Supplied information:
◆ ◆ ◆

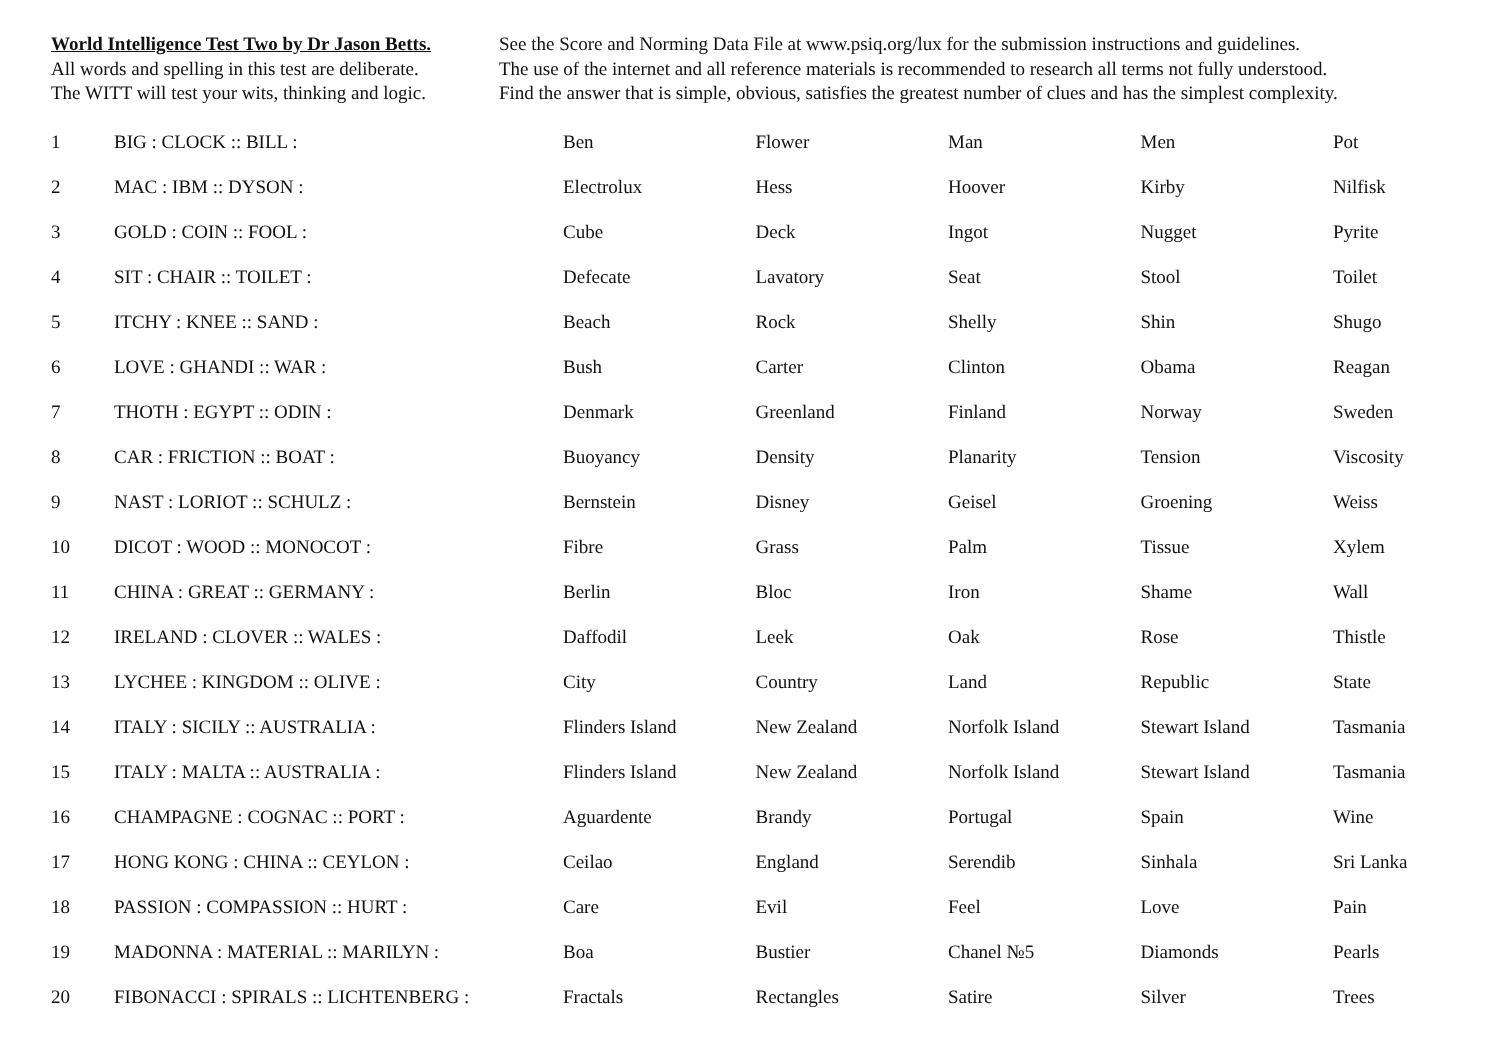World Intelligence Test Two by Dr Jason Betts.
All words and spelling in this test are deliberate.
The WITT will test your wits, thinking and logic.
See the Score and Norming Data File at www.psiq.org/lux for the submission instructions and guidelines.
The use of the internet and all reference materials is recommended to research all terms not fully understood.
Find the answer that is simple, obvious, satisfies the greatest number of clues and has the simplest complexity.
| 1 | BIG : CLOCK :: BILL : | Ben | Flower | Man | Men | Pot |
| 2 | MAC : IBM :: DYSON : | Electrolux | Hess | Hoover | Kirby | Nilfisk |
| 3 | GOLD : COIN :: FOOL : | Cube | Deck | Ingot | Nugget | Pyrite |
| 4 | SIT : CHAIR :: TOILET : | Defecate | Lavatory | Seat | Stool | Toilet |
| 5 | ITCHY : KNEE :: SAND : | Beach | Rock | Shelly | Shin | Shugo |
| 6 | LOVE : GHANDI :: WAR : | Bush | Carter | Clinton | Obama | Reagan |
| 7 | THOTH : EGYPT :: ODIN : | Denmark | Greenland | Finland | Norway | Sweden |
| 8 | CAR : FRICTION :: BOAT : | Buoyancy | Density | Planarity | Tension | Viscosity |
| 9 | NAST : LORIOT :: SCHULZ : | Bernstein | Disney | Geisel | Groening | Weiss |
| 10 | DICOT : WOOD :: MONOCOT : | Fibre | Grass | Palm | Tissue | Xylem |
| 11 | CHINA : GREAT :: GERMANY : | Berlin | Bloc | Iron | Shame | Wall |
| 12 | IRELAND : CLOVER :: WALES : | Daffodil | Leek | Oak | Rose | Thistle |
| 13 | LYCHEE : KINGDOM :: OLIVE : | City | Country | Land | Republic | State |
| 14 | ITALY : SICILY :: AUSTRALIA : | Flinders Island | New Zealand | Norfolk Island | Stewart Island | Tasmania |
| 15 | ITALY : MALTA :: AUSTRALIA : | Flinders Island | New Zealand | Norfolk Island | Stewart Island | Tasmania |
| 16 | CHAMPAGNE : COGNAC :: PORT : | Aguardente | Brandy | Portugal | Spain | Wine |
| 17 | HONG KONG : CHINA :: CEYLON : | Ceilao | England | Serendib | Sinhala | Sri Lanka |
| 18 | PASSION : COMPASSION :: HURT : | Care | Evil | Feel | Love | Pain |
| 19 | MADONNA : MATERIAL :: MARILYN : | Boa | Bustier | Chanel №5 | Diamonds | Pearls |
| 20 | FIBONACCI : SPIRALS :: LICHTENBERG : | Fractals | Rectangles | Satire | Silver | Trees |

◆ ◆ ◆

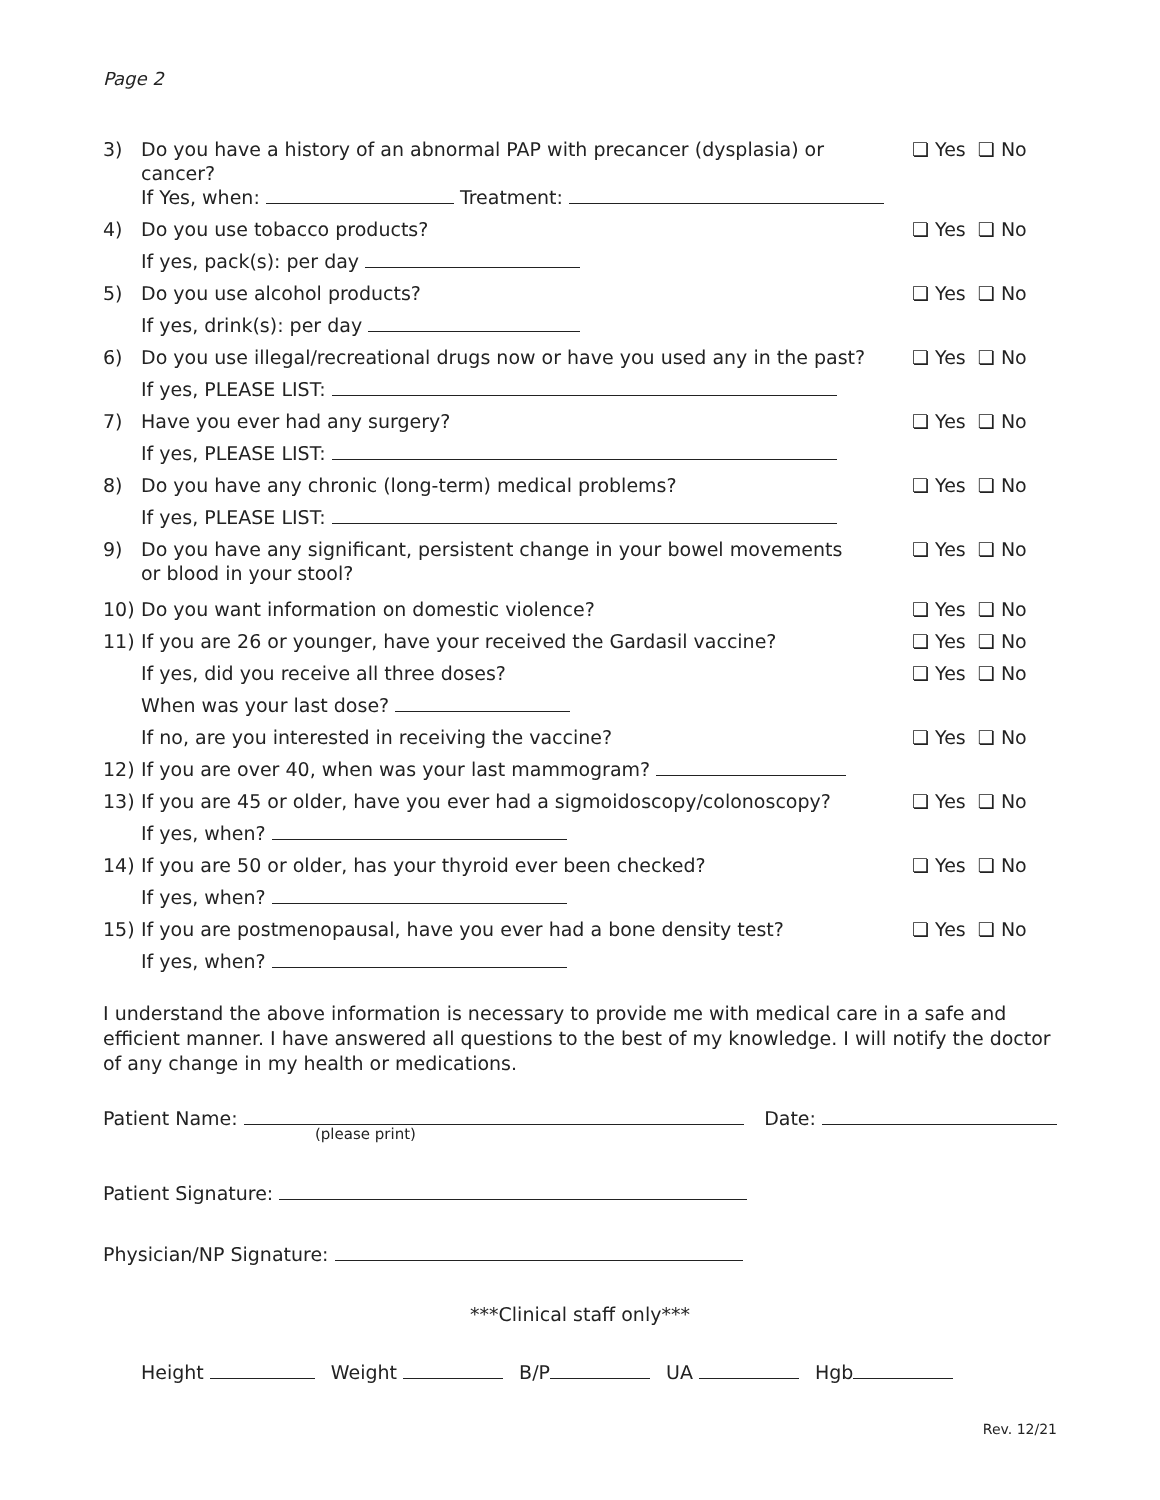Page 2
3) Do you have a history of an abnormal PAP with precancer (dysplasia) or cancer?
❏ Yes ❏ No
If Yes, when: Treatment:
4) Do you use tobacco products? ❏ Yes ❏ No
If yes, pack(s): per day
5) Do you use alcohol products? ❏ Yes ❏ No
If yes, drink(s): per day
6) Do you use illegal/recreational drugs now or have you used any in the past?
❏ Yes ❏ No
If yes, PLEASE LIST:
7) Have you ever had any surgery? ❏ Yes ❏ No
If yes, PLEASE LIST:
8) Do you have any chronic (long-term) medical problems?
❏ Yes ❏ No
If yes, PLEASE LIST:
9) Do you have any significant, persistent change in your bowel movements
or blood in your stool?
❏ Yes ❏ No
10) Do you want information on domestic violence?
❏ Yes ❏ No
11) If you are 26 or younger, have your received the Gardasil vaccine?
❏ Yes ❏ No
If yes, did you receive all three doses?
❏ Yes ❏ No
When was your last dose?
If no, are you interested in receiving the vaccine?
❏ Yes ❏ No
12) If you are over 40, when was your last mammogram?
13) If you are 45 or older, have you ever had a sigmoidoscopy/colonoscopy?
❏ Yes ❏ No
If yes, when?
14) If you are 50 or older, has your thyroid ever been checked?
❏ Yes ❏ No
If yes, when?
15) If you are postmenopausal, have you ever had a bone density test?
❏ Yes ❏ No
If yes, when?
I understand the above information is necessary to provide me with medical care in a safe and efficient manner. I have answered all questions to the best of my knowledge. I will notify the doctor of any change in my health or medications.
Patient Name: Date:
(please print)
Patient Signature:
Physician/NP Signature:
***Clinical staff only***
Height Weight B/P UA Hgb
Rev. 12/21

◆ ◆ ◆

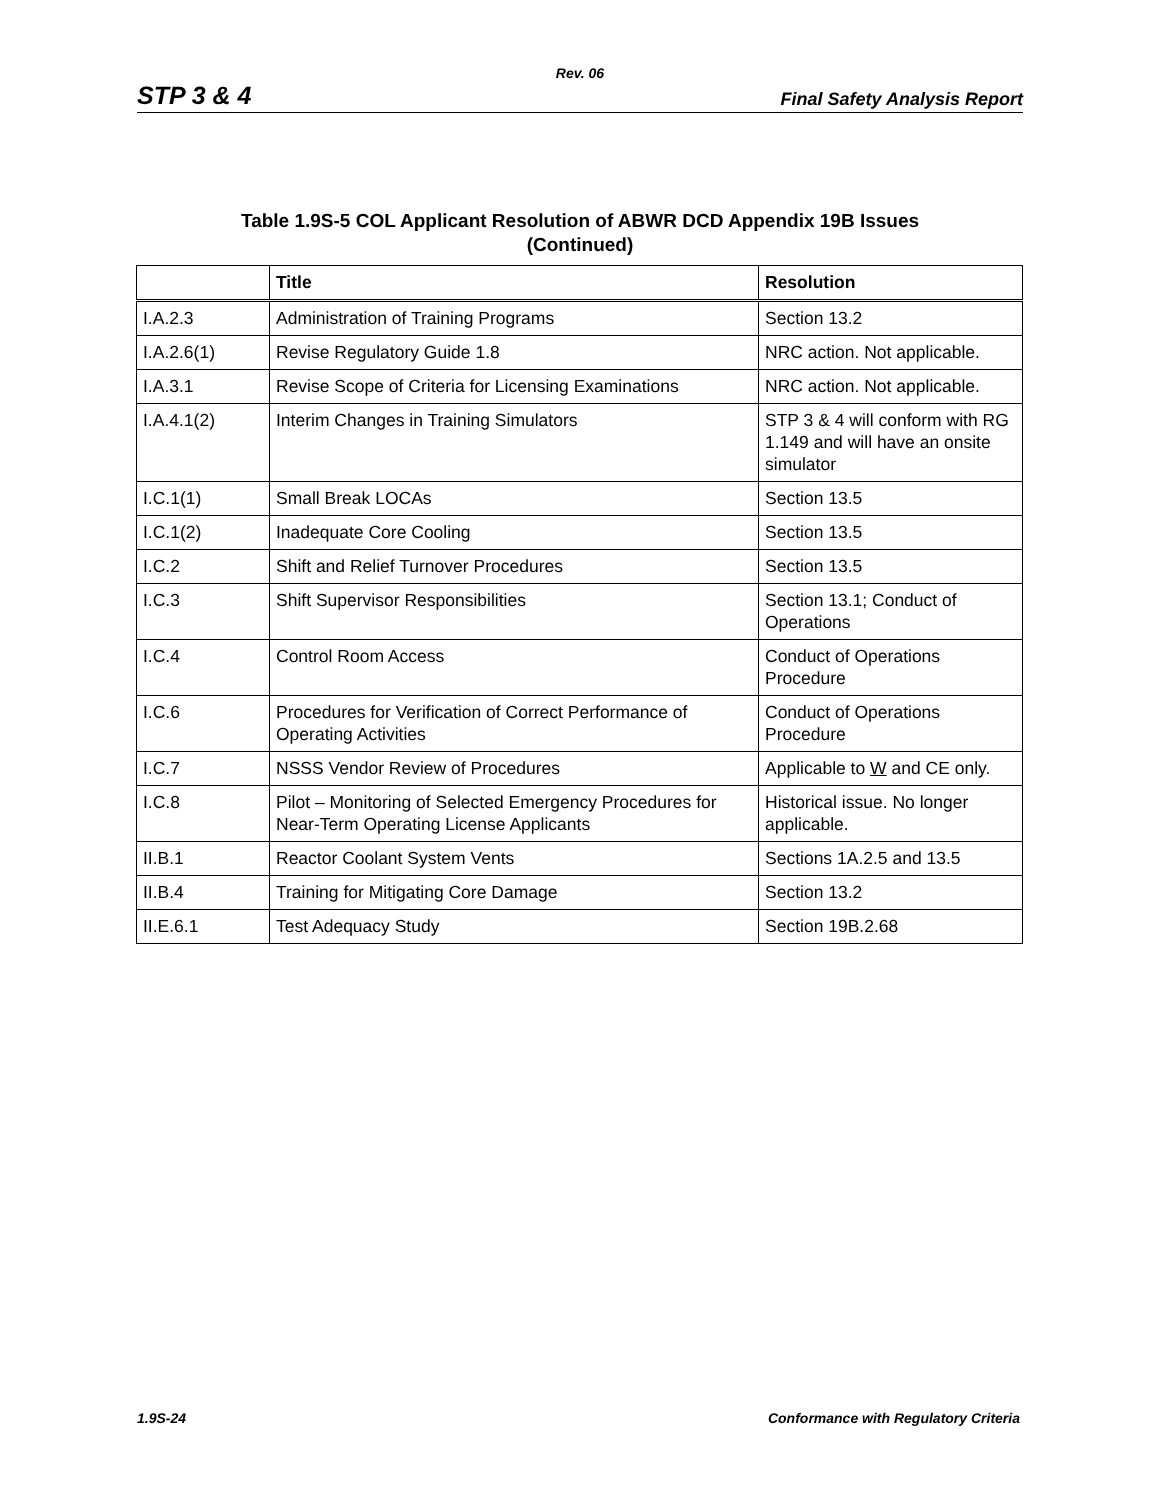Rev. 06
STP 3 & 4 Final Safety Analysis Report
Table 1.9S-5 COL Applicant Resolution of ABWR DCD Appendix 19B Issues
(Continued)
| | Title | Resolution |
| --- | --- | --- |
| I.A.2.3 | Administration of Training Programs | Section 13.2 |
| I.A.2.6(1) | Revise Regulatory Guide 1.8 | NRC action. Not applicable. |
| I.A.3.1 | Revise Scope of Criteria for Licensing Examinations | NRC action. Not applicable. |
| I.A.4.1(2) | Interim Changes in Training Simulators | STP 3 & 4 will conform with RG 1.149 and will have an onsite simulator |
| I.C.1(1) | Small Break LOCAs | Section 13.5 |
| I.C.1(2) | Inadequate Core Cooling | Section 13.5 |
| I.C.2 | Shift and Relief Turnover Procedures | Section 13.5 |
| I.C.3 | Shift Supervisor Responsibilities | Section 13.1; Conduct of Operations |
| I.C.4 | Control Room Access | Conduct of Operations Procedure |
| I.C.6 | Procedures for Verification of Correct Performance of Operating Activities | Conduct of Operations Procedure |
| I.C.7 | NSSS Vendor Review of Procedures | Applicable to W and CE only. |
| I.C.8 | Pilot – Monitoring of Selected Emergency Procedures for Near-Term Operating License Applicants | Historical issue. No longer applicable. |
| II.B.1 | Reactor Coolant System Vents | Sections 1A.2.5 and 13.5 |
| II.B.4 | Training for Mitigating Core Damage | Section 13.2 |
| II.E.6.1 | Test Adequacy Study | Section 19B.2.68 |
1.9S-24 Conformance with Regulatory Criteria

◆ ◆ ◆

Instructions for the task:
All that is wanted is an exact copy of the lines above from the one with "Tension | Viscosity |" through the one with "Silver | Trees |", with both ends included.

Exercise answer:
| 8 | CAR : FRICTION :: BOAT : | Buoyancy | Density | Planarity | Tension | Viscosity |
| 9 | NAST : LORIOT :: SCHULZ : | Bernstein | Disney | Geisel | Groening | Weiss |
| 10 | DICOT : WOOD :: MONOCOT : | Fibre | Grass | Palm | Tissue | Xylem |
| 11 | CHINA : GREAT :: GERMANY : | Berlin | Bloc | Iron | Shame | Wall |
| 12 | IRELAND : CLOVER :: WALES : | Daffodil | Leek | Oak | Rose | Thistle |
| 13 | LYCHEE : KINGDOM :: OLIVE : | City | Country | Land | Republic | State |
| 14 | ITALY : SICILY :: AUSTRALIA : | Flinders Island | New Zealand | Norfolk Island | Stewart Island | Tasmania |
| 15 | ITALY : MALTA :: AUSTRALIA : | Flinders Island | New Zealand | Norfolk Island | Stewart Island | Tasmania |
| 16 | CHAMPAGNE : COGNAC :: PORT : | Aguardente | Brandy | Portugal | Spain | Wine |
| 17 | HONG KONG : CHINA :: CEYLON : | Ceilao | England | Serendib | Sinhala | Sri Lanka |
| 18 | PASSION : COMPASSION :: HURT : | Care | Evil | Feel | Love | Pain |
| 19 | MADONNA : MATERIAL :: MARILYN : | Boa | Bustier | Chanel №5 | Diamonds | Pearls |
| 20 | FIBONACCI : SPIRALS :: LICHTENBERG : | Fractals | Rectangles | Satire | Silver | Trees |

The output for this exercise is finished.